Pannexin 1 Channels Control Cardiomyocyte Metabolism and Neutrophil Recruitment During Non-Ischemic Heart Failure

Proper contractile function of the heart is central to life. At the cellular level availability of ATP to allow for proper contraction within the cardiomyocyte is required to ensure that synchronous beating occurs. Generating this ATP and maintaining a sufficient pool is necessary to keep this required physiological process running.
In the first part of this dissertation, we explore a novel role for pannexin 1 (PANX1) in regulating cardiomyocyte glycolytic metabolism and how the deletion of the channel in cardiomyocytes impacts disease onset during non-ischemic heart failure. We find that deletion of PANX1 in cardiomyocyte shifts cells to a hyper-glycolytic state at baseline and further simulation with a beta-adrenergic agonist does not raise glycolytic bioenergetics as observed in control cells. Additionally, we determined that cardiomyocyte specific deletion of PANX1 protects mice against isoproterenol induced hypertrophy and significantly decreases neutrophil infiltration into the myocardium.
In the second part of this dissertation, we seek to understand how oxidized lipids regulate the heart in a murine model of HFpEF induced by high fat high sucrose (HFHS) feeding. We determine that using a liver-inducible AAV8 to drive scFv- E06 expression we lower plasma oxidized phospholipids after HFHS feeding. Additionally, we find that scFv-E06 protects mice from cardiac and metabolic dysfunction induced by HFHS feeding. Finally, we explore potential mechanisms by which this may be occurring and that scFv-E06 expression may protect by different mechanisms in a sex-dependent manner.

Dataset excerpts:
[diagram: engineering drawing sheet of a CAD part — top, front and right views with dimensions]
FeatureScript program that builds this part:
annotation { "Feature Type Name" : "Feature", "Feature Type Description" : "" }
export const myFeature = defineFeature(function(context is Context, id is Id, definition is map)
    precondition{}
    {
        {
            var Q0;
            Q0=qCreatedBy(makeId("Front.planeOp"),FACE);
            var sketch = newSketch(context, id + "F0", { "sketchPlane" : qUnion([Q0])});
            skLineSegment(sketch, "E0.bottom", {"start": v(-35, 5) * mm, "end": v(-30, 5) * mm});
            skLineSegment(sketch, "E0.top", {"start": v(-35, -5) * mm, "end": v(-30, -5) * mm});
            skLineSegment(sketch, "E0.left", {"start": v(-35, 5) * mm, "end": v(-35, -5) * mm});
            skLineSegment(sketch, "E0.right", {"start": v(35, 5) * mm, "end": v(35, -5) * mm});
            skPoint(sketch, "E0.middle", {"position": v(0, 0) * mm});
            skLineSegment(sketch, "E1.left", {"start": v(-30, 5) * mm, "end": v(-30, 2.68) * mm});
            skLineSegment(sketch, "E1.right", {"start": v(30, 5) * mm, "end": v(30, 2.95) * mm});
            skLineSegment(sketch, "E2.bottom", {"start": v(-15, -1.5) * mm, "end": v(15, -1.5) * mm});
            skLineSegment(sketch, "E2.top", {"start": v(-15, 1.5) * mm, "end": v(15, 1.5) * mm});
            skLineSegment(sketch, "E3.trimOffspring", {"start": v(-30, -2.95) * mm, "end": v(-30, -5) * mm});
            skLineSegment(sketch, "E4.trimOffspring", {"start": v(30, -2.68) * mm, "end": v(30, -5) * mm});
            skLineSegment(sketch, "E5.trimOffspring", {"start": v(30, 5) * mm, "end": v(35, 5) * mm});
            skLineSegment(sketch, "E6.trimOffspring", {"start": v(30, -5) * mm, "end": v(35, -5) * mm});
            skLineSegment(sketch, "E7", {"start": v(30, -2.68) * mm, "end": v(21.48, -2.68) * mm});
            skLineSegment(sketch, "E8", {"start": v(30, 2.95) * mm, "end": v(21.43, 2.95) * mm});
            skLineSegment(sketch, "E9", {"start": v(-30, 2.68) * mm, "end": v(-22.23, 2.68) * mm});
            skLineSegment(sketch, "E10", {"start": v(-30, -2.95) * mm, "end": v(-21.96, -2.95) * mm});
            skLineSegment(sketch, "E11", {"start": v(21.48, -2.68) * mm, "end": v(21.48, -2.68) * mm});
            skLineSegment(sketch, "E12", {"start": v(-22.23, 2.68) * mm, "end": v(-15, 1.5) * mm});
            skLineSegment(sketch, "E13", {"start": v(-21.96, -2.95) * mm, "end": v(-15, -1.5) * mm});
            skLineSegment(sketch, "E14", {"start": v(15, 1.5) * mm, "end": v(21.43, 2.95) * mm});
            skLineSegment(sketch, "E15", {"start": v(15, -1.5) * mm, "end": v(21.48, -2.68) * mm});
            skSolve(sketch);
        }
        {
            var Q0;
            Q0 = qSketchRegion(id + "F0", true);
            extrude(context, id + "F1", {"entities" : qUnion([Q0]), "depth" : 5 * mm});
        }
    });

Brief 1: According to the abstract, what does cardiomyocyte-specific deletion of PANX1 protect mice against?
Brief 2: Transcribe the part of the abstract that starts at the words "In the second" and ends after the words "a sex-dependent manner.".

Task answer 1: Isoproterenol-induced hypertrophy.

Task answer 2:
In the second part of this dissertation, we seek to understand how oxidized lipids regulate the heart in a murine model of HFpEF induced by high fat high sucrose (HFHS) feeding. We determine that using a liver-inducible AAV8 to drive scFv- E06 expression we lower plasma oxidized phospholipids after HFHS feeding. Additionally, we find that scFv-E06 protects mice from cardiac and metabolic dysfunction induced by HFHS feeding. Finally, we explore potential mechanisms by which this may be occurring and that scFv-E06 expression may protect by different mechanisms in a sex-dependent manner.